The calamari salad wasn’t on the menu. Desiderio told me later that it’s available by request. If you dig delicate seafood in light lemon-cream with capers and cloves of sweet roasted garlic, ask for it.
[Look back: Galarneau's 2015 restaurant review of Linguine's]
We filled the void, happily, with appetizers such as marinated eggplant salad ($13), which brought slices of piquantly tangy marinated eggplant under a canopy of arugula, seeded cucumbers, tomatoes, onion, kalamata olives, capers and shaved Parmesan.
Calamari ($13) was a golden-brown delight, tender squid rings and tentacles in wispy batter, with dueling dips of tomato sauce and mayonnaise spiked with wasabi. The unadvertised presence of fried chile rings as well gave one heat-avoidant guest an unpleasant moment when mistaken for squid.
A quartet of hot peppers ($14) were roasted al dente, seared in garlic oil and filled halfway with a cheese blend. The unstuffed parts weren’t as nice.
Spurned as a weed, dandelions are adored by many Italians and Greeks. After mowing though a veritable Great Plains of romaine, I’m glad to meet greenery with more character: arugula with attitude. Linguine’s dandelion salad ($12) is a straightforward assembly, a portion of roughly chopped beefy leaves simply dressed in oil and vinegar with tomatoes, olives and shaved Parmesan, whose nuttiness marries well with faintly bitter greens.
There was a lot of greenery around for a February night in Bowmansville. A shrimp and greens ($26) chalkboard special turned out to be fat shrimp sautéed in wine, oil and garlic, tossed with linguine, olives and broccolini, a robust pasta halfway to a salad.
Linguine’s chicken Milanese ($23) is one of the better versions in town, twin cutlets neatly crumbed and pan-fried to a crisp, adorned with spreadably sweet cloves of roasted garlic and briny capers. They’re heaped on a pile of sautéed greens, heartier than the arugula lemon salad accompaniment favored elsewhere.
Lasagna ($17) was solid, with ground beef and sausage layered between pasta sheets and napped with bright tomato sauce. Gnocchi al romano, in tomato Romano cream ($23), was the comfort food number in the lineup, cheese-enriched pasta pillows in what tasted like a more luxurious version of cream of tomato soup. Its charms included coins of housemade sausage, adding grilled porky goodness to the party.
Manicotti Linda ($23), named after the proprietress, wrapped delicate housemade crêpes around seasoned ricotta with sautéed cremini mushrooms.

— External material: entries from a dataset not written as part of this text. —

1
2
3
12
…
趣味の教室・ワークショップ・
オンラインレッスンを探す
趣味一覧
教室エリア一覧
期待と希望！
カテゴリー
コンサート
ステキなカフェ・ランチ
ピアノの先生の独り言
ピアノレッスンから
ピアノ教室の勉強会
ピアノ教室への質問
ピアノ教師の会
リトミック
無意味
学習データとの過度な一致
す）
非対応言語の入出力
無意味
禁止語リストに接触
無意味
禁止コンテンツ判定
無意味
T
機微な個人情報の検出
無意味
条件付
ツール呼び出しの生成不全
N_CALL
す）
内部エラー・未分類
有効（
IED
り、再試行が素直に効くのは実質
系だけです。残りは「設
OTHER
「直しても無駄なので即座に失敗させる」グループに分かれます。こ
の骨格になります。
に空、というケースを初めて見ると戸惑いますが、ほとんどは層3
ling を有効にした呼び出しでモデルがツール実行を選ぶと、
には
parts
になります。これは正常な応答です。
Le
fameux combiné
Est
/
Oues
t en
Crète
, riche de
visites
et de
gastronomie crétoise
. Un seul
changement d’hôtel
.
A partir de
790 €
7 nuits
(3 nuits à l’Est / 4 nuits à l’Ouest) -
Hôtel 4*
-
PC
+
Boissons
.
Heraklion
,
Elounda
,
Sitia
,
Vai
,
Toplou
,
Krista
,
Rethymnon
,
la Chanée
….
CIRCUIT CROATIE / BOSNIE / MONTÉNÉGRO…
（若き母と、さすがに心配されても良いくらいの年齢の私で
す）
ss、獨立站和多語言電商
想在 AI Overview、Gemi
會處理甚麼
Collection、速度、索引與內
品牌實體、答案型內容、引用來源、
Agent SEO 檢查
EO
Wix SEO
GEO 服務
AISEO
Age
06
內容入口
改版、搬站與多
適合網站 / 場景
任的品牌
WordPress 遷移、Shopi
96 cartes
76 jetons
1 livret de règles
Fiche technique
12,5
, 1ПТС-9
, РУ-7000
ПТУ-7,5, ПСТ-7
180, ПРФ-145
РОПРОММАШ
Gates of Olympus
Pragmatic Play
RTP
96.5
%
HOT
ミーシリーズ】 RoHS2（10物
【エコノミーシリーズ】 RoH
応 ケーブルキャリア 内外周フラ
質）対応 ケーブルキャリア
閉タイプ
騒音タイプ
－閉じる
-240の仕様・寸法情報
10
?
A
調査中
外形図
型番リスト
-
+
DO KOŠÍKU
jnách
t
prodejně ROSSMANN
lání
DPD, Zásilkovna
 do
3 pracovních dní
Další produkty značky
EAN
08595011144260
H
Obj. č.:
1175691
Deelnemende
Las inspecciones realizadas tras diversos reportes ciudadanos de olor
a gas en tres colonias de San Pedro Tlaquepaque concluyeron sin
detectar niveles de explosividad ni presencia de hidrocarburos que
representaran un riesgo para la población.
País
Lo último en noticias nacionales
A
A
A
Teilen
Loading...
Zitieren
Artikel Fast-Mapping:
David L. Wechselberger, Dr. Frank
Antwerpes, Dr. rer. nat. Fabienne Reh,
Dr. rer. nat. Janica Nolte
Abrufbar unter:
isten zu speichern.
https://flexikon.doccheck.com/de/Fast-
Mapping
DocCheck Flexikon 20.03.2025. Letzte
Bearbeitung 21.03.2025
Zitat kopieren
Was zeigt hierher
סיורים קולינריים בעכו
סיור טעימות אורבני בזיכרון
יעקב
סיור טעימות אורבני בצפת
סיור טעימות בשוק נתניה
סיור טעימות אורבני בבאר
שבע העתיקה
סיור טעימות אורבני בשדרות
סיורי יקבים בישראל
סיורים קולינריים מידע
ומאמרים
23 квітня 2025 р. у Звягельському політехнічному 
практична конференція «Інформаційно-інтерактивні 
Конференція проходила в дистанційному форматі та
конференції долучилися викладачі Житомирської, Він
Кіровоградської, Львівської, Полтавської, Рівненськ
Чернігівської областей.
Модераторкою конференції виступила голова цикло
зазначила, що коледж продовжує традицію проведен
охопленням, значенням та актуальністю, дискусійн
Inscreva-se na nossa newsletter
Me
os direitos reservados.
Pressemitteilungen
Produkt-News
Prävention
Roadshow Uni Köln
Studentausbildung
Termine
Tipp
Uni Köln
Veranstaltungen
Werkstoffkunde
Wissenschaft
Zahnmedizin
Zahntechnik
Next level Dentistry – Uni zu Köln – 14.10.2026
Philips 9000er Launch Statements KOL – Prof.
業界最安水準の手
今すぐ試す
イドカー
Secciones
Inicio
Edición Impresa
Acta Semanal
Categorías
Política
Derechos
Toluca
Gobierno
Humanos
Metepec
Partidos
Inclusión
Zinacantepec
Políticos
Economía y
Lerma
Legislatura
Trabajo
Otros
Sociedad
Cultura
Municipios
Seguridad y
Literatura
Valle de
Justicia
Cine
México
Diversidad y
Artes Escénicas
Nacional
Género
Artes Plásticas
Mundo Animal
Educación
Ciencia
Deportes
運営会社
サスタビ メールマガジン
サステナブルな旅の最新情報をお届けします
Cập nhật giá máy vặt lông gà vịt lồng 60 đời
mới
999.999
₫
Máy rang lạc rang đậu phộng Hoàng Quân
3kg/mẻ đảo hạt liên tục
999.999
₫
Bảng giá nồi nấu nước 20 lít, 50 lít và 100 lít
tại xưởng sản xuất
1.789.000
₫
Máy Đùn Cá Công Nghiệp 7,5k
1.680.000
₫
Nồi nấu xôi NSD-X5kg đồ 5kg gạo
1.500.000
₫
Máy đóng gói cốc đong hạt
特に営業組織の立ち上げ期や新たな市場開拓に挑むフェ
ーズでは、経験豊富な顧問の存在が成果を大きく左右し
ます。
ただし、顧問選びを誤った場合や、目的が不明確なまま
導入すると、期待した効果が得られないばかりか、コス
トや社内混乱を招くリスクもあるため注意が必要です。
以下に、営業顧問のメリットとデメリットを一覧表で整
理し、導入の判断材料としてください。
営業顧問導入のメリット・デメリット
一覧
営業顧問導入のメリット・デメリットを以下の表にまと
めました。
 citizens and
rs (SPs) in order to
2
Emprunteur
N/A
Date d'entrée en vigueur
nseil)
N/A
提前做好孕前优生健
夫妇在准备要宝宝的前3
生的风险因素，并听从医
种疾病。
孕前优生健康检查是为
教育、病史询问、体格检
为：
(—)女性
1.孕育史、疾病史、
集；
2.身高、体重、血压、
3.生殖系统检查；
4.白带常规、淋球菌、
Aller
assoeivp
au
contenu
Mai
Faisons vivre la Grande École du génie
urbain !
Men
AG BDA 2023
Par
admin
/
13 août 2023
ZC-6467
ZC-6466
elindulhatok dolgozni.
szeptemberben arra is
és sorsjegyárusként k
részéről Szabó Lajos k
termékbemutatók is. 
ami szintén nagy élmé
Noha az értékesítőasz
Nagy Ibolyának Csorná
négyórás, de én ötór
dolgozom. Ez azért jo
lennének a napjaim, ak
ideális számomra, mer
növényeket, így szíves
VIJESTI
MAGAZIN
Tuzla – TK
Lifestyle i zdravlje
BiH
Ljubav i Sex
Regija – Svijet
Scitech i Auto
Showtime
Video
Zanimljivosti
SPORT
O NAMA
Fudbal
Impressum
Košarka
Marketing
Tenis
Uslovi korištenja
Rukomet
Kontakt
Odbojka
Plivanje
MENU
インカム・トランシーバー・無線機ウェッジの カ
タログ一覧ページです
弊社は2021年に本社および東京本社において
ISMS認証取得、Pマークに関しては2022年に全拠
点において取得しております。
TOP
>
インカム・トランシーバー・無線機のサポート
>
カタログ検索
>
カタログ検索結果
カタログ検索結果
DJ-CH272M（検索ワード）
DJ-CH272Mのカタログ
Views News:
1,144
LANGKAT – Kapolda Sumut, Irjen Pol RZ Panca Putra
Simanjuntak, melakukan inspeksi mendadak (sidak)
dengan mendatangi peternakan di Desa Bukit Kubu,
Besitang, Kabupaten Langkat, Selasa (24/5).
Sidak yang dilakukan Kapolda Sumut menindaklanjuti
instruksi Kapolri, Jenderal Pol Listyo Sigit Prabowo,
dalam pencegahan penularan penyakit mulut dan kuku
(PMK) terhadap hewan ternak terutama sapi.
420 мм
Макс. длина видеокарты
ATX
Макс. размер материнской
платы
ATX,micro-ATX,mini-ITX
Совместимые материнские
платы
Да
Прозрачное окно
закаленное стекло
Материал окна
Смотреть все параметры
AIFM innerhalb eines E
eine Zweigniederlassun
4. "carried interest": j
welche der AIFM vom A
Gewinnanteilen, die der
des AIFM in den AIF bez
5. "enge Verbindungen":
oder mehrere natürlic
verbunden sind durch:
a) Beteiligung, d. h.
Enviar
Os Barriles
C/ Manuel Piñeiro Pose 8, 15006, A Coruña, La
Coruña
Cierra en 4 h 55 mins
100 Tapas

A similar dish, eggplant rollatini ($23), used well-browned expanses of breaded eggplant instead of crêpes.
For me, calamari dandy ($24) was the defining pasta. This sauté used fresh squid to bring tomatoes and olives to the seashore, shot through with more dandelion greens for bite. Its combination of seafood and greenery was a breath of spring amid the snowdrifts.
Notable among desserts were housemade cannoli ($7) with sweetened ricotta piped into anise-scented pizzelle shells, and a properly jiggly panna cotta with fresh strawberries, blueberries and walnuts ($6). Airy tiramisu ($7) won my heart, with its clouds of cream and cookies infused with cinnamon, coffee and chocolate.
Count me among the Linguine’s fans that are glad the restaurant is back. There’s lots of Italian restaurants to choose from, but Linguine’s is where you should go if you’re looking for a real dandy.
Linguine’s - 8 plates (out of 10)
5354 Genesee St., Bowmansville (683-6542)
Prices: appetizers, $6-$14; salads, $7-$17; and pastas, $15-$26.